--- Start of RECORDS SUPPLIED ---

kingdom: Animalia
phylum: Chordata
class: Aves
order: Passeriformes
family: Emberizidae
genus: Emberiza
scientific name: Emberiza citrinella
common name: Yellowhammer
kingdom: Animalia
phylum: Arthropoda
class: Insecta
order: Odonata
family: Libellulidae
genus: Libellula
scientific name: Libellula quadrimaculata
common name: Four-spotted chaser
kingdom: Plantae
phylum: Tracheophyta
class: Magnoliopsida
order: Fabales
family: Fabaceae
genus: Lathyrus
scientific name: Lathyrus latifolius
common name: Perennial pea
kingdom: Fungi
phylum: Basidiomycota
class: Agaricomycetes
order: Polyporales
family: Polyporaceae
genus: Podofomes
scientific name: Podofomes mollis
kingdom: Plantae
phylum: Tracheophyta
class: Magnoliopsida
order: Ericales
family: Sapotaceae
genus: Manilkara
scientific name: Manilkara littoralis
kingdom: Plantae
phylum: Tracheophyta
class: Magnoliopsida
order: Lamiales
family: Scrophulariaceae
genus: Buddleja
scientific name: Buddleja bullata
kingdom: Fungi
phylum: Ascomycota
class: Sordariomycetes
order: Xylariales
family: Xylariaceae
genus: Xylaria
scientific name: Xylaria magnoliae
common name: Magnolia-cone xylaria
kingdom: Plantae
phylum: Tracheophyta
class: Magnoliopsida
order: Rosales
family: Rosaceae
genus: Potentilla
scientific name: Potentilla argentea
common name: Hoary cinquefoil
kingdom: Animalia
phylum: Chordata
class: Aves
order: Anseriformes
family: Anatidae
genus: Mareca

--- End of RECORDS SUPPLIED ---

Quote the data verbatim from its first line through the line containing "genus: Manilkara", inclusive.

● SOLUTION TO THIS EXERCISE
kingdom: Animalia
phylum: Chordata
class: Aves
order: Passeriformes
family: Emberizidae
genus: Emberiza
scientific name: Emberiza citrinella
common name: Yellowhammer
kingdom: Animalia
phylum: Arthropoda
class: Insecta
order: Odonata
family: Libellulidae
genus: Libellula
scientific name: Libellula quadrimaculata
common name: Four-spotted chaser
kingdom: Plantae
phylum: Tracheophyta
class: Magnoliopsida
order: Fabales
family: Fabaceae
genus: Lathyrus
scientific name: Lathyrus latifolius
common name: Perennial pea
kingdom: Fungi
phylum: Basidiomycota
class: Agaricomycetes
order: Polyporales
family: Polyporaceae
genus: Podofomes
scientific name: Podofomes mollis
kingdom: Plantae
phylum: Tracheophyta
class: Magnoliopsida
order: Ericales
family: Sapotaceae
genus: Manilkara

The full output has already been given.